BEGIN EXCERPT
Why globalization is not the problem

Mr. Sandbu argues that globalization is not to blame. While increasing trade may have exposed the places that were hit hard by the automation even more, offshoring labor-intensive production has helped to save a lot of jobs because it has taken pressure from companies to invest more in labor-saving technological upgrades.

In addition, most of the rise in inequality in the West preceded the era of integration of developing or emerging economies. Moreover, there is little evidence that migration is bad for the economy or for public finances. To the contrary, cross-border networks can help boost international.

Finally, while growing transnational capital mobility has helped to reduce union bargaining power and complicated monetary policy, it is very hard to distinguish which destabilizing effects in our societies come from financialization and which from financial globalization.

How Globalization can be a solution

Instead of scapegoating globalization, Mr. Sandbu highlights the opportunities it offers in creating an economy of belonging. He points to example of the Nordic countries to demonstrate that economic openness and social cohesion reinforce each other – not exclude each other mutually. They can do so even better when economic integration considers national preferences and values as much as possible.

The pragmatic and conventional option is to add more social and environmental clauses to free trade agreements. The more radical and revolutionary approach means more political integration on the global level, or in other words, a globalization of the political model of the European Union. Here, Mr. Sandbu is more skeptical on whether there is a chance for meaningful change apart from certain, very specific policy areas, such as multinational corporate taxation.

Power to the left-behind

Overall, however, Mr. Sandbu is optimistic that Western countries can restore an economy of belonging. However, in his view, some minor repairs won’t do. Instead, they need nothing short of FDR-like boldness to turn the tide. It starts with dramatically reshaping the power relations in the economy. Here, Mr Sandbu worries about two in particular:

First, capital vs. labor: A universal basic income (or a negative income tax) and welfare entitlements which are portable to other jobs would give workers more leverage in the labor market and thus undercut unethical work practices.

Second, digital platforms vs. consumers: Digital monopolies should be curtailed with a combination of traditional competition policies (including company breakups) and stronger data ownership rights for consumers.
END EXCERPT
BEGIN ENTRIES SUPPLIED
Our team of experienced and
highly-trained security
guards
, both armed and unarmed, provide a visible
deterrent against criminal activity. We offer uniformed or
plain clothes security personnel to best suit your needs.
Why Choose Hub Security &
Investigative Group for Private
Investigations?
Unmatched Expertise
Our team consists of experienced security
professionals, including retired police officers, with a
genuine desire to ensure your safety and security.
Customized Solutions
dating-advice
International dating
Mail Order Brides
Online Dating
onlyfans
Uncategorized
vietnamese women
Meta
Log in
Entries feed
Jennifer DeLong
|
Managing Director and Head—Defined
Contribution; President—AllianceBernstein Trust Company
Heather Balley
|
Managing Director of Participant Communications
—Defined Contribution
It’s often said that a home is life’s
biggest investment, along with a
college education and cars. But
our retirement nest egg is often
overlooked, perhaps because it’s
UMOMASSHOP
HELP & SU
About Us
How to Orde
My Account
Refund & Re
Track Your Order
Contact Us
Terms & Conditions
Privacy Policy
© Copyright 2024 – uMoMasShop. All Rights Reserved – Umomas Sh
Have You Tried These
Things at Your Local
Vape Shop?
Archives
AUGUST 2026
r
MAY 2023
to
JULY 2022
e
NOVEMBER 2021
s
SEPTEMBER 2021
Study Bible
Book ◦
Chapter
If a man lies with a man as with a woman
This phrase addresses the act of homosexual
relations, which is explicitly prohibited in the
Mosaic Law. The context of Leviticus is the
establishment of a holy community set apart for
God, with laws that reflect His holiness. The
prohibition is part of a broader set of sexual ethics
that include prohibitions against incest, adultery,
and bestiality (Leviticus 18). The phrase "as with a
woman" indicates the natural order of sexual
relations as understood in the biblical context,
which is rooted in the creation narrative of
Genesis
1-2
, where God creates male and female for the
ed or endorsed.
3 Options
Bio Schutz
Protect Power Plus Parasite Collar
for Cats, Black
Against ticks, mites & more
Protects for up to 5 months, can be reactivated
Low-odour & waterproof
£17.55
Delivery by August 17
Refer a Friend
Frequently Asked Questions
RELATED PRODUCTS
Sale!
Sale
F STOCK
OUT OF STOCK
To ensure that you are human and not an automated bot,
END ENTRIES SUPPLIED
### [WHAT THIS EXERCISE ASKS]
a – According to the excerpt on globalization, why did offshoring labor-intensive production help save jobs? Answer in one to three sentences.
b – Carry on the excerpt on globalization, starting after its last sentence.

### [EXPECTED OUTPUTS]
a – Offshoring labor-intensive production eased the pressure on companies to invest more in labor-saving technological upgrades. Because companies felt less need to automate, many jobs were preserved.

b –
Stimulus for the left-behind

With Covid19 plunging the world economy into recession, Mr. Sandbu’s focus on macroeconomic recommendations could not be timelier – even though the book itself does not reference the crisis as it was published at the outset.

“The cost of mismanaged aggregate demand fall disproportionally on those on the margins of the economy” and “[l]onger recessions (…) plant the seeds of permanently greater inequality.”

These lessons from the 2008 and 2009 financial crisis should be on the forefront of policymaker’s minds when designing adequate stimulus packages for the 2020 crisis: Too little, too late will exacerbate inequality.

In addition, Mr. Sandbu also urges to take regional disparities more seriously. Investment in financial, physical and human capital should be place-specific and targeted to regions which have been left behind but have promising fundamentals. Case studies and experimentation are the best way to identify them and see what works and what does not.

Reboot 2020?

Four years after the annus horribilis the Western order finds itself at another crossroads.

Will Joe Biden fundamentally change course toward more bipartisanship and international collaboration in tackling big transformational challenges?

Will we be able to avoid a hard Brexit – and will Europe and the United Kingdom develop a mutually beneficial and sustainable partnership?

Will the policy responses to Covid19 avoid another spike in inequality and nationalism – and will they address the underlying challenges of the digital and ecological transformation?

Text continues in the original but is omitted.